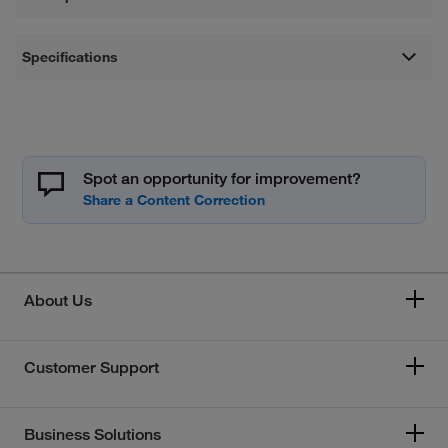
Specifications
Spot an opportunity for improvement?
About Us
Customer Support
Business Solutions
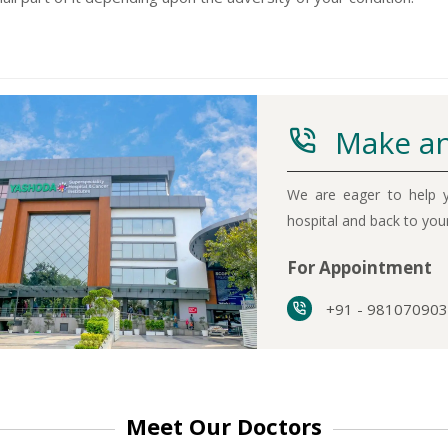
Make an
-9810922042 -
Nehru Nagar
We are eager to help y
+91-9810709038 -
Sanjay Nagar
hospital and back to yo
-9810705772 -
Vasundhara
For Appointment
+91 - 98107090
Meet Our Doctors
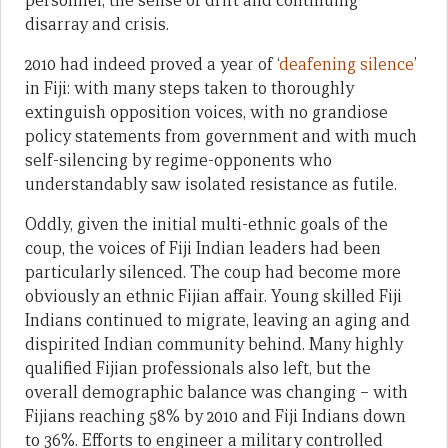
personnel, the sense of drift and continuing
disarray and crisis.
2010 had indeed proved a year of ‘
deafening silence
’
in Fiji: with many steps taken to thoroughly
extinguish opposition voices, with no grandiose
policy statements from government and with much
self-silencing by regime-opponents who
understandably saw isolated resistance as futile.
Oddly, given the initial multi-ethnic goals of the
coup, the voices of Fiji Indian leaders had been
particularly silenced. The coup had become more
obviously an ethnic Fijian affair. Young skilled Fiji
Indians continued to migrate, leaving an aging and
dispirited Indian community behind. Many highly
qualified Fijian professionals also left, but the
overall demographic balance was changing – with
Fijians reaching 58% by 2010 and Fiji Indians down
to 36%. Efforts to engineer a military controlled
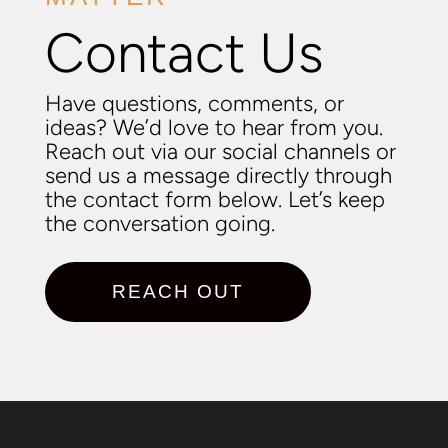
Contact Us
Have questions, comments, or
ideas? We’d love to hear from you.
Reach out via our social channels or
send us a message directly through
the contact form below. Let’s keep
the conversation going.
REACH OUT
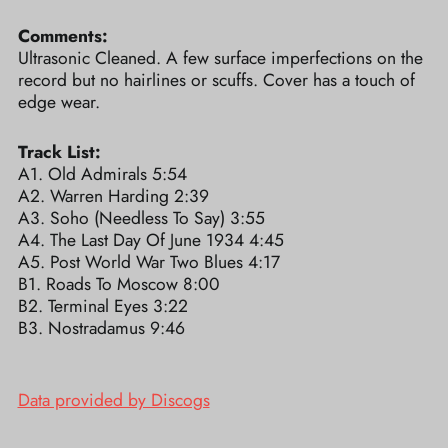
Comments:
Ultrasonic Cleaned. A few surface imperfections on the
record but no hairlines or scuffs. Cover has a touch of
edge wear.
Track List:
A1. Old Admirals 5:54
A2. Warren Harding 2:39
A3. Soho (Needless To Say) 3:55
A4. The Last Day Of June 1934 4:45
A5. Post World War Two Blues 4:17
B1. Roads To Moscow 8:00
B2. Terminal Eyes 3:22
B3. Nostradamus 9:46
Data provided by Discogs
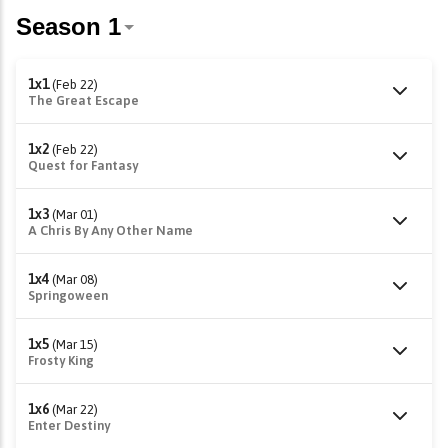
1x1
(Feb 22)
The Great Escape
1x2
(Feb 22)
Quest for Fantasy
1x3
(Mar 01)
A Chris By Any Other Name
1x4
(Mar 08)
Springoween
1x5
(Mar 15)
Frosty King
1x6
(Mar 22)
Enter Destiny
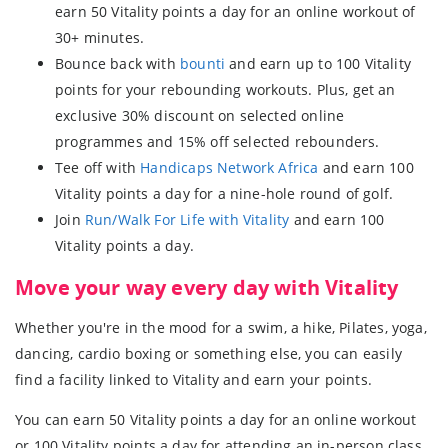
earn 50 Vitality points a day for an online workout of
30+ minutes.
Bounce back with
bounti
and earn up to 100 Vitality
points for your rebounding workouts. Plus, get an
exclusive 30% discount on selected online
programmes and 15% off selected rebounders.
Tee off with
Handicaps Network Africa
and earn 100
Vitality points a day for a nine-hole round of golf.
Join
Run/Walk For Life with Vitality
and earn 100
Vitality points a day.
Move your way every day with Vitality
Whether you're in the mood for a swim, a hike, Pilates, yoga,
dancing, cardio boxing or something else, you can easily
find a facility linked to Vitality and earn your points.
You can earn 50 Vitality points a day for an online workout
or 100 Vitality points a day for attending an in-person class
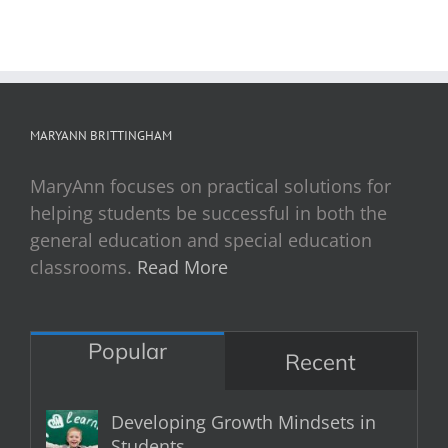
MARYANN BRITTINGHAM
MaryAnn focuses on practical solutions for
helping students be successful in both the
general education and special education
classrooms.
Read More
Popular
Recent
Developing Growth Mindsets in
Students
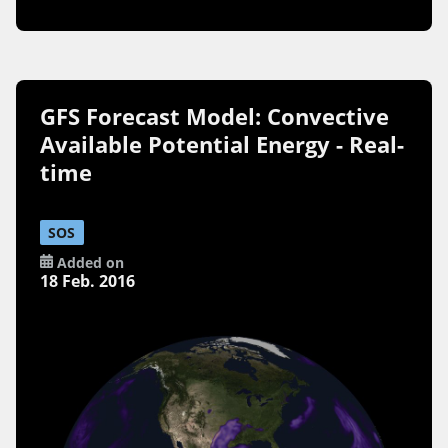
GFS Forecast Model: Convective
Available Potential Energy - Real-
time
SOS
Added on
18 Feb. 2016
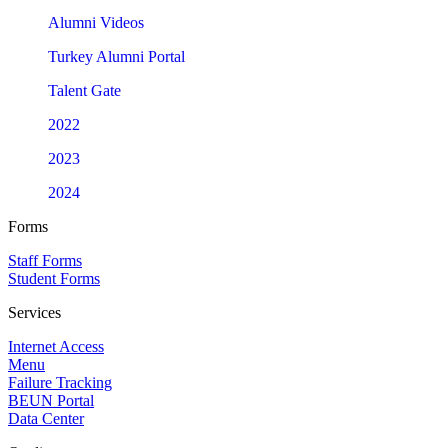
Alumni Videos
Turkey Alumni Portal
Talent Gate
2022
2023
2024
Forms
Staff Forms
Student Forms
Services
Internet Access
Menu
Failure Tracking
BEUN Portal
Data Center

- _DESCRIPTION OF THE TASK_: Find every line in the records that contains the word "from" and copy each of those lines. Matching is case-sensitive.

- _RESULT_:
policy statements from government and with much
ideas? We’d love to hear from you.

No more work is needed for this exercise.